Lorsque l’on parle de créativité, on invoque souvent l’image des grands artistes, des savants, de ceux qui ont changé le cours du monde ou de leur domaine. La créativité se verserait donc au compte-goutte dans le réservoir génomique de certains élus.
Or, il se trouve que la créativité est devenu un sujet important dans les organisations. Mentionnée dans ce contexte, elle devient une faculté disponible qu’il s’agit de développer. Comment ? par plus d’autonomie aux personnes. La créativité serait donc dépendante des structures des organisations. Moins de contrôle, plus d’autonomie serait égal à plus de créativité. Mais cette approche rate le point le plus important de la créativité : tout le monde est créatif parce que le travail est d’abord et peut-être seulement un acte créatif.
Pour expliquer cela il faut faire un détour par l’ergonomie du travail qui distingue la tâche de l’activité.
La tâche et l’activité
Une tâche c’est quelque chose qui est à faire mais qui ne dit rien de ce qui se fait. La tâche prend son sens dans la finalité du geste qui l’exécute – le résultat – , jamais dans le geste lui-même et en cela elle ne dit rien du travail réellement effectué.
La tâche se donne sous la forme d’une prescription qui, pour pouvoir s’articuler, repose sur deux critères :
- elle part du principe que les conditions de sa réalisation sont connues et déterminées d’où son encadrement par des procédures
- elle se fonde sur l’anticipation des résultats.
Si la tâche correspond aux objectifs à atteindre, l’activité, elle, correspond à ce qui est fait concrètement pour y parvenir. L’activité se base donc sur 2 critères opposés :
- elle part du principe que les conditions de la réalisation de la tâche ne sont pas toutes connues d’avance et
- que les résultats obtenus ne seront non pas anticipés mais réels
L’important ici est de comprendre que quel que soit la précisions des consignes et des prescriptions données par l’organisation du travail, surviennent toujours des dysfonctionnements, des incidents ou des imprévus, de telle sorte que le respect scrupuleux des prescriptions ne permettrait pas d’atteindre les objectifs.
Donc même si le travail est bien conçu, même si l’organisation du travail est rigoureuse, même si les consignes et les procédures sont claires, il est impossible d’atteindre la qualité si on respecte scrupuleusement les procédures à cause d’une multitude d’évènements inattendus qui viennent entraver la réalisation de la tâche.

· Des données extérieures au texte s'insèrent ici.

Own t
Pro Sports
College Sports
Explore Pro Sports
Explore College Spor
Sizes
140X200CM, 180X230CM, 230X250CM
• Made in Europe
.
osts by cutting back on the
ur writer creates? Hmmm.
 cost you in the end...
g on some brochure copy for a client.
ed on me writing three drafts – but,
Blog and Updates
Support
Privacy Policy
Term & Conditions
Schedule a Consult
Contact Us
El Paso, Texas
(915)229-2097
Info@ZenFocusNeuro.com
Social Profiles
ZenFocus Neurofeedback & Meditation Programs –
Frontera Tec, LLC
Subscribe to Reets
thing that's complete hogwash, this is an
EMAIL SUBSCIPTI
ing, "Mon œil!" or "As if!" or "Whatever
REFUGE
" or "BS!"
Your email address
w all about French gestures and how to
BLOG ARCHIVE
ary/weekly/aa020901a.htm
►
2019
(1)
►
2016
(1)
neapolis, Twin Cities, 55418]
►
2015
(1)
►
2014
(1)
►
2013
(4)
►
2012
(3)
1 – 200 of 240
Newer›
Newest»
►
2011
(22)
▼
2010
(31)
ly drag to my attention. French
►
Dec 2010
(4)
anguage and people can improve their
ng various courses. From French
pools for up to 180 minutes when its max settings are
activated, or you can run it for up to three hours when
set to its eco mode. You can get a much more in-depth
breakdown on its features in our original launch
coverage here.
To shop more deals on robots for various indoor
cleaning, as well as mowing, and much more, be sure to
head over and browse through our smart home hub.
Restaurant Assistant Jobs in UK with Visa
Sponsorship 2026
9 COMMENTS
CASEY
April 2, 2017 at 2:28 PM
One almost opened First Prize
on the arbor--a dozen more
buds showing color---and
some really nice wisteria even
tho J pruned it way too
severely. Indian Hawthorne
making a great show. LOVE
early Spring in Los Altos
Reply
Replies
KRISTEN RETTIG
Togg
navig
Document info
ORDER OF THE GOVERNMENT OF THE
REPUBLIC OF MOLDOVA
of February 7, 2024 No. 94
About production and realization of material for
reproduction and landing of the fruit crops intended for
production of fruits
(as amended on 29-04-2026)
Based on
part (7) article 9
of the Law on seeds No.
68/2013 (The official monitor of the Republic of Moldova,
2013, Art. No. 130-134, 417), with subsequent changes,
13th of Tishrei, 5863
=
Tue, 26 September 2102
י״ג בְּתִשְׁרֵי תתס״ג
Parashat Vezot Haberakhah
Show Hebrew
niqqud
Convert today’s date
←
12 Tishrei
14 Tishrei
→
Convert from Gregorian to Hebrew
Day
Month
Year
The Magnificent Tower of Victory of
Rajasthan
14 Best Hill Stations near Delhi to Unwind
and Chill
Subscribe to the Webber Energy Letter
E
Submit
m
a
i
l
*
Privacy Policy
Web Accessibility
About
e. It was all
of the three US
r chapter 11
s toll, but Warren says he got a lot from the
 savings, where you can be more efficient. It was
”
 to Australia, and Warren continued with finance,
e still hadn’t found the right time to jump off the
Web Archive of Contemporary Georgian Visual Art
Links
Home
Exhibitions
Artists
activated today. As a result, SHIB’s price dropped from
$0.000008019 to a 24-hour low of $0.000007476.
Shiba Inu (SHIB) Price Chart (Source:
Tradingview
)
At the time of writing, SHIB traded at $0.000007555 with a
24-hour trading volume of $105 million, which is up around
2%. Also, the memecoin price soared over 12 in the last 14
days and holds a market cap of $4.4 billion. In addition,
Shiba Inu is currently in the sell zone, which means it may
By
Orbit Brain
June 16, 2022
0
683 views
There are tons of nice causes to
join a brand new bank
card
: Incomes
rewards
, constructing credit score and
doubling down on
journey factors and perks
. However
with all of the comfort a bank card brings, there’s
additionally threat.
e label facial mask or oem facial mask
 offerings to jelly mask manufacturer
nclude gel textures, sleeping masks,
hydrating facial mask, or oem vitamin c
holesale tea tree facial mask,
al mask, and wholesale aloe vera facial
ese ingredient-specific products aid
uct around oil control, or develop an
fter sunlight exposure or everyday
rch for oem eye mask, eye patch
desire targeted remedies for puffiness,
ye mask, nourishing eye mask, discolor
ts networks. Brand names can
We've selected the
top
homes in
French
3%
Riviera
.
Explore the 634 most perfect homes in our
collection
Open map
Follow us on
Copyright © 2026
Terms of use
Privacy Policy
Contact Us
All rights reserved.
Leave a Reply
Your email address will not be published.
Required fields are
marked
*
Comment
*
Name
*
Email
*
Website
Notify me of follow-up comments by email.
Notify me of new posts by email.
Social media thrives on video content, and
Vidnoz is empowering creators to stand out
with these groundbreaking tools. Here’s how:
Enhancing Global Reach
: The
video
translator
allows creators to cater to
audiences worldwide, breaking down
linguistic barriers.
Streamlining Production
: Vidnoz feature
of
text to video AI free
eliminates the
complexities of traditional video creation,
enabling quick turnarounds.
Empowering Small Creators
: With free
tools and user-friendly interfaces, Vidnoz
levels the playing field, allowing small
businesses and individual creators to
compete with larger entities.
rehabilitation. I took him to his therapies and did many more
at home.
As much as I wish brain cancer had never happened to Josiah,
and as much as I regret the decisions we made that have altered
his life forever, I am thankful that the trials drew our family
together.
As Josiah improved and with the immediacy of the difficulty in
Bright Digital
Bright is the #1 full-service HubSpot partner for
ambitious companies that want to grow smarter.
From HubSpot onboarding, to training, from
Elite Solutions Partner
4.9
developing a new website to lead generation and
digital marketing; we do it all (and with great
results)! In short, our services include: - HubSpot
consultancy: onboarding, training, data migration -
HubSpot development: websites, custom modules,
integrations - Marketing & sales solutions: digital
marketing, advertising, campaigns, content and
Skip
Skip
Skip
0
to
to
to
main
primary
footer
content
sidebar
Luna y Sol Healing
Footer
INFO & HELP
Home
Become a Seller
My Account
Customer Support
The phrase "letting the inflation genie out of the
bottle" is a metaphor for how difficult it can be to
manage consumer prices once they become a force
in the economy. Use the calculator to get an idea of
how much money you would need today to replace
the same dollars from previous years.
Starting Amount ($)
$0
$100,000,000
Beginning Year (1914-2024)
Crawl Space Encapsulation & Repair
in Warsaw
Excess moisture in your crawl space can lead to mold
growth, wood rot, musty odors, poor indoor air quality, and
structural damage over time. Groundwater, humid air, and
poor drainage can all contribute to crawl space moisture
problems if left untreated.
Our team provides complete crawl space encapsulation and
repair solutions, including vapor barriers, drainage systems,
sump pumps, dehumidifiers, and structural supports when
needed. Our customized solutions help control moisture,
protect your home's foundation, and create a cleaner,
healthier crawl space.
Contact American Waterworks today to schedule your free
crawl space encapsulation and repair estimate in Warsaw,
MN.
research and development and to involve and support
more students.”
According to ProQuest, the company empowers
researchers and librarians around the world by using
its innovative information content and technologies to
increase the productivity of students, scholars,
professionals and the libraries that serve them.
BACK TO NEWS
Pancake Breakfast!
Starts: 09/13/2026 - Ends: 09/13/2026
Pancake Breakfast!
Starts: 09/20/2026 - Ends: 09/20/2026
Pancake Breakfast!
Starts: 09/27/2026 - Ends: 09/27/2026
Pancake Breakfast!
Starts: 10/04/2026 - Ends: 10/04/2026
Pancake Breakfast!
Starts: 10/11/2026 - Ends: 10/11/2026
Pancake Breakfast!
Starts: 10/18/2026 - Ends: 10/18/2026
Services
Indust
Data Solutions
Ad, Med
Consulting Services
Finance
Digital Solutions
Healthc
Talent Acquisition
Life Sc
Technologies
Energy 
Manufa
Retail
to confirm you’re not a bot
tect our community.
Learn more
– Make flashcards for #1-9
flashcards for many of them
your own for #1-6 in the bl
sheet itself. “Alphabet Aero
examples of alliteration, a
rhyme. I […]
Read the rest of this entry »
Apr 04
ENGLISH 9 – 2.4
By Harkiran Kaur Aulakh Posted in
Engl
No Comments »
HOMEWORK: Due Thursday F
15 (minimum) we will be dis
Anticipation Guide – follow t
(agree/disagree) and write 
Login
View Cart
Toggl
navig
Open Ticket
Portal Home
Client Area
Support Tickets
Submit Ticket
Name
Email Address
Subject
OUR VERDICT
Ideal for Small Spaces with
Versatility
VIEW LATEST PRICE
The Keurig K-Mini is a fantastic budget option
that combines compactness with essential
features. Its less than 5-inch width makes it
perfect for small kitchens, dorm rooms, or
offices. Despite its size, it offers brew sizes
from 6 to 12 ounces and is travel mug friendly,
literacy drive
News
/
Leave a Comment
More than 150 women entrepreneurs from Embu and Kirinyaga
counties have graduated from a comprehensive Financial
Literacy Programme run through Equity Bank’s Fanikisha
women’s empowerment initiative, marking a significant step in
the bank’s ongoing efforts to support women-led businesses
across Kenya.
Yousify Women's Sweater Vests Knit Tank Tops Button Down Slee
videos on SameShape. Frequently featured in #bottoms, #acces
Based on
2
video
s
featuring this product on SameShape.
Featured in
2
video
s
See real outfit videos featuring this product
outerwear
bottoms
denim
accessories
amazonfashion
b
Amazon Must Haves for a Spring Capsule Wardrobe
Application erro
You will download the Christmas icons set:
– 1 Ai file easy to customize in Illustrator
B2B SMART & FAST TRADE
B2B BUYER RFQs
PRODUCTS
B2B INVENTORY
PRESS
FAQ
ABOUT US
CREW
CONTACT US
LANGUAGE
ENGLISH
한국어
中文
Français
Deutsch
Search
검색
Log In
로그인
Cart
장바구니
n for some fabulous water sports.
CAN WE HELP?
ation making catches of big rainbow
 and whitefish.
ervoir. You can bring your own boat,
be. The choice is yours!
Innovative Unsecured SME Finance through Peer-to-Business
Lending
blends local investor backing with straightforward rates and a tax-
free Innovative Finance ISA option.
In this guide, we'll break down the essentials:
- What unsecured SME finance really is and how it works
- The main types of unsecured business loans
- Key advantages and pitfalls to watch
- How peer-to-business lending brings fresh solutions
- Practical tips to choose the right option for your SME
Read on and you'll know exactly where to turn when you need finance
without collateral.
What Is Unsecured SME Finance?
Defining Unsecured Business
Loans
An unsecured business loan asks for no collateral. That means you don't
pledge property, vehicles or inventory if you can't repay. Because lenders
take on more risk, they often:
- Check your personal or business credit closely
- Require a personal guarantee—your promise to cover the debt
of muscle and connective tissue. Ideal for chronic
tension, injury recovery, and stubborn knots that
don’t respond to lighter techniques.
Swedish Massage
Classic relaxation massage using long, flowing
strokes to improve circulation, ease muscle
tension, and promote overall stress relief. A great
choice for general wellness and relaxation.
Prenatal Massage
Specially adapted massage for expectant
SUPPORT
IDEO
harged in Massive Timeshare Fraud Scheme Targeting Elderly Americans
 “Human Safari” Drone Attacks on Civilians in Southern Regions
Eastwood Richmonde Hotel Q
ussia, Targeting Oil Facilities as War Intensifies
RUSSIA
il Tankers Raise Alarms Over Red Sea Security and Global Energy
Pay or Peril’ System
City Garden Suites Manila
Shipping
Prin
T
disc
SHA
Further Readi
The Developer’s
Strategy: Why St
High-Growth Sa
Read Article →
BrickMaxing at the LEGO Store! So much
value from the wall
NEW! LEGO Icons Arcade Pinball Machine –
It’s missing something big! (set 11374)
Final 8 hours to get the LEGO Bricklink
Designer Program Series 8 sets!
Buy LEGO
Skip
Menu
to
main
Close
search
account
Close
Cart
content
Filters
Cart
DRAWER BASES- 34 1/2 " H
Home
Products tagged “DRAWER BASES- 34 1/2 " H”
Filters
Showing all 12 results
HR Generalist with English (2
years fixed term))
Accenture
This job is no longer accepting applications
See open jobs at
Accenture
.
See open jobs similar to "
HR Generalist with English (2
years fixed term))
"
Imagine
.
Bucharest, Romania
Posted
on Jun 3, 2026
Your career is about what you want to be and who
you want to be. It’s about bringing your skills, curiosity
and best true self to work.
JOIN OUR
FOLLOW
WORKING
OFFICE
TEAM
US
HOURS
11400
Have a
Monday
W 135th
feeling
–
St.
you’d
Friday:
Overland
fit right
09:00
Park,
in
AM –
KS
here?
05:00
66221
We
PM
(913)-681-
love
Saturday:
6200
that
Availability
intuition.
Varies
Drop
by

Pensez à toutes les pannes, à tous les incidents, les anomalies de fonctionnement, les incohérences organisationnelles, ou encore les imprévus provenant aussi bien de la matière, des outils et des machines que d’autres travailleurs, collègues, chefs, subordonnés de l’équipe, hiérarchie, clients…
De fait, les travailleurs sont conduits à faire des écarts ou des infractions aux procédures pour bien faire… En d’autres termes, si les prescriptions étaient respectées à la lettre, comme dans la grève du zèle, aucune production ne serait possible.
Pour parvenir à l’exécution de la tâche assignée, il est donc nécessaire pour le travailleur de faire preuve d’ingéniosité, d’initiatives et d’inventivité.
Ainsi, comme le dit le psychanalyste Christophe Déjours : « le travail se définit par ce que le sujet doit ajouter aux prescriptions pour pouvoir atteindre les objectifs qui lui sont assignés ; ou encore ce qu’il doit ajouter de lui-même pour faire face à ce qui ne fonctionne pas lorsqu’il s’en tient scrupuleusement à l’exécution des prescriptions. »
Travailler, c’est donc déployer son intelligence pour faire face au réel qui résiste.
Chacun d’entre nous est créatif par le seul fait que pour pouvoir exécuter une tâche : il ou elle devra puiser dans son expérience, dans ses connaissances, dans ses compétences acquises les éléments qui lui permettront d’accomplir la tâche qu’on lui a confiée ou qu’il s’est imposé et dont il ne connaît pas la solution au problème rencontré. Il s’agit donc d’une intelligence inventive, c’est-à-dire d’une intelligence créative.